Matus UHLAR - fantomas skrev den 2013-11-17 20:13:
I believe the point was exactly to avoid any MTA in path.
On 18.11.13 00:34, Benny Pedersen wrote:
why ?
to avoid filtering, modification and delaying which often happens on
submission servers.
if i used spamcop i could make a patch, but i have more work to
do, lets say spamcop_nodirectmx.pm
I do not think those spams should be sent indirectly, because of many
possible issued between sender and recipient.
hmp, if sender have problems lets make workarounds, it would help
senders if spamcop was just a email supporter, not really as big as a
isp, to not confuse terms
This particular problem is nothing that should SpamCOP take care of.

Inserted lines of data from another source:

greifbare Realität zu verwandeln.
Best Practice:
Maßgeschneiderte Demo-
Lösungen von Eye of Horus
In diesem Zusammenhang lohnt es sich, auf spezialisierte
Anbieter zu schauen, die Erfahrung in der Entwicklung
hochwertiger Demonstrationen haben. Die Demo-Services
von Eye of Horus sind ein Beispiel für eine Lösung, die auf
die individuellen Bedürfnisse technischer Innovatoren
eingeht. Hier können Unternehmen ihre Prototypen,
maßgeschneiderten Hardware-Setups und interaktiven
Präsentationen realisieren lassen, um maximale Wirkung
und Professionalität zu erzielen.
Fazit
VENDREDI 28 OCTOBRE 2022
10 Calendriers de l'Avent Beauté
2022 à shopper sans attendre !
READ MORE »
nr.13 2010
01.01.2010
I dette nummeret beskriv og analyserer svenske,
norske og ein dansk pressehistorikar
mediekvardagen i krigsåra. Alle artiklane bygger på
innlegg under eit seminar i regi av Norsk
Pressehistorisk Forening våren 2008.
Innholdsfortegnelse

If an ISP blocks sending to port 587 but allows port 25, it should
die asap.
i think isps have not gmail sasl auth submission support, but google
might get them all :)
This is nothing that ISP needs to "support".

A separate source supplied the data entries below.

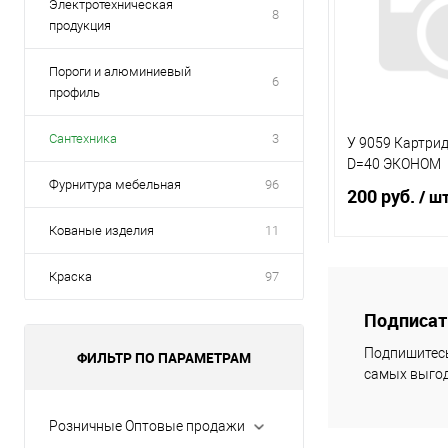
Электротехническая
8
продукция
Пороги и алюминиевый
6
профиль
Сантехника
3
У 9059 Картри
D=40 ЭКОНОМ
Фурнитура мебельная
96
200 руб.
/ ш
Кованые изделия
11
Краска
97
В 
Подписать
Купить в 1 кл
Подпишитесь
ФИЛЬТР ПО ПАРАМЕТРАМ
самых выгод
В избранное
Розничные Оптовые продажи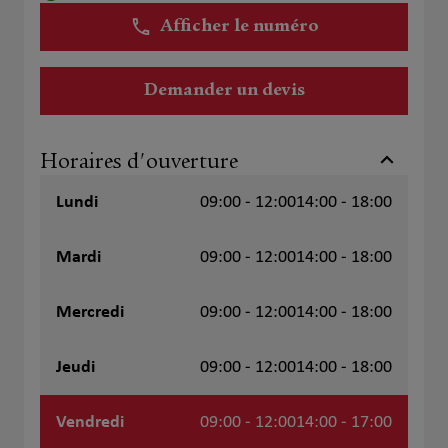
Afficher le numéro
Demander un devis
Horaires d'ouverture
Lundi
09:00 - 12:00
14:00 - 18:00
Mardi
09:00 - 12:00
14:00 - 18:00
Mercredi
09:00 - 12:00
14:00 - 18:00
Jeudi
09:00 - 12:00
14:00 - 18:00
Vendredi
09:00 - 12:00
14:00 - 17:00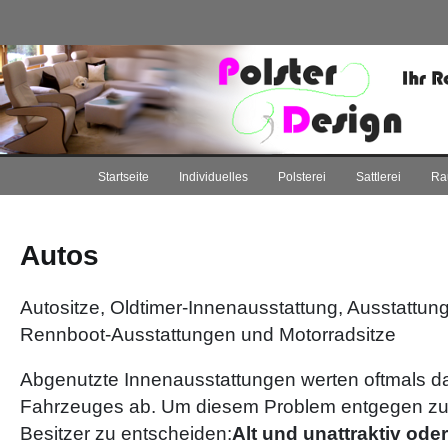
Startseite
Individuelles
Polsterei
Sattlerei
Ra
Autos
Autositze, Oldtimer-Innenausstattung, Ausstattun
Rennboot-Ausstattungen und Motorradsitze
Abgenutzte Innenausstattungen werten oftmals d
Fahrzeuges ab. Um diesem Problem entgegen zu 
Besitzer zu entscheiden:
Alt und unattraktiv ode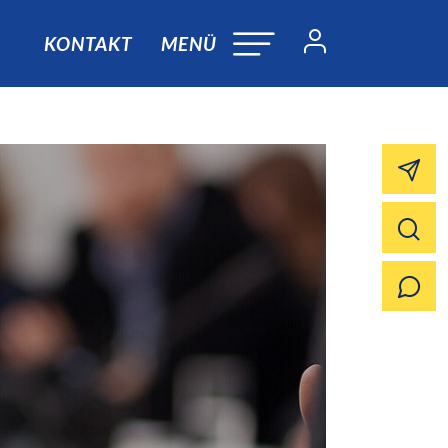
KONTAKT
MENÜ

If a company blocks everything but a few protocols, it is not "we do not
support" but "we block and do not allow".
It makes perfect sense to prevent people from spamming by preventing
end-users from connecting port 25 (SMTP). It makes little sense to block
unknown ports. And it makes no sense to block port 587 that is in fact
designed to avoid spam problem. If they block 587, thery are in fact
telling people "you can spam from our network, but you can not send valid
mail.
However - as I stated in other mail, it's possible that someone was trying
to connect invalid server on port 587. The mx.spamcop.net does NOT listen on
587. Maybe someone set up invalid mail address to report spam to?